◆ **Aim of the task**
Where does the string "each" appear? Copy every line of the entries below that holds it.
== Segment start ==
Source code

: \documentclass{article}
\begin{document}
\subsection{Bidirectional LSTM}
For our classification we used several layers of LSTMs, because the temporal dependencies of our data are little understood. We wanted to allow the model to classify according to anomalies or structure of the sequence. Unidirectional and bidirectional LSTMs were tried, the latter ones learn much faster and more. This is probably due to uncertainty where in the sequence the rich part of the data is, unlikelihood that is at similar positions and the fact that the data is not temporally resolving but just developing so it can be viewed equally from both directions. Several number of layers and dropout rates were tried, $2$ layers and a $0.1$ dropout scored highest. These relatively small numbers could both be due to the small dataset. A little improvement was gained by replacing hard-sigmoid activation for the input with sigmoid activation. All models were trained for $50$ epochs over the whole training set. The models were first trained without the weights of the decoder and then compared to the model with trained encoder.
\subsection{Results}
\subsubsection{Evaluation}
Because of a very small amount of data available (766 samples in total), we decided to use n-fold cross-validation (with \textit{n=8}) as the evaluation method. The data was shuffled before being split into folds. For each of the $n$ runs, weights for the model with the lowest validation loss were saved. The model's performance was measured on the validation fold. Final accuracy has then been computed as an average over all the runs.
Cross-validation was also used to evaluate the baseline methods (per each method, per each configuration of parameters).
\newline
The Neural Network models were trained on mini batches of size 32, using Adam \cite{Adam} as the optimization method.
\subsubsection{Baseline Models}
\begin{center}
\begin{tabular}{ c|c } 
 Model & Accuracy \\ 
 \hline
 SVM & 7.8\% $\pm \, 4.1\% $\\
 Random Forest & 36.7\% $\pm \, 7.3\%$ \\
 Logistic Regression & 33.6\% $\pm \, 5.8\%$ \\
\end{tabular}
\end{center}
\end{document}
== Segment end ==
◆ **Output below**
Because of a very small amount of data available (766 samples in total), we decided to use n-fold cross-validation (with \textit{n=8}) as the evaluation method. The data was shuffled before being split into folds. For each of the $n$ runs, weights for the model with the lowest validation loss were saved. The model's performance was measured on the validation fold. Final accuracy has then been computed as an average over all the runs.
Cross-validation was also used to evaluate the baseline methods (per each method, per each configuration of parameters).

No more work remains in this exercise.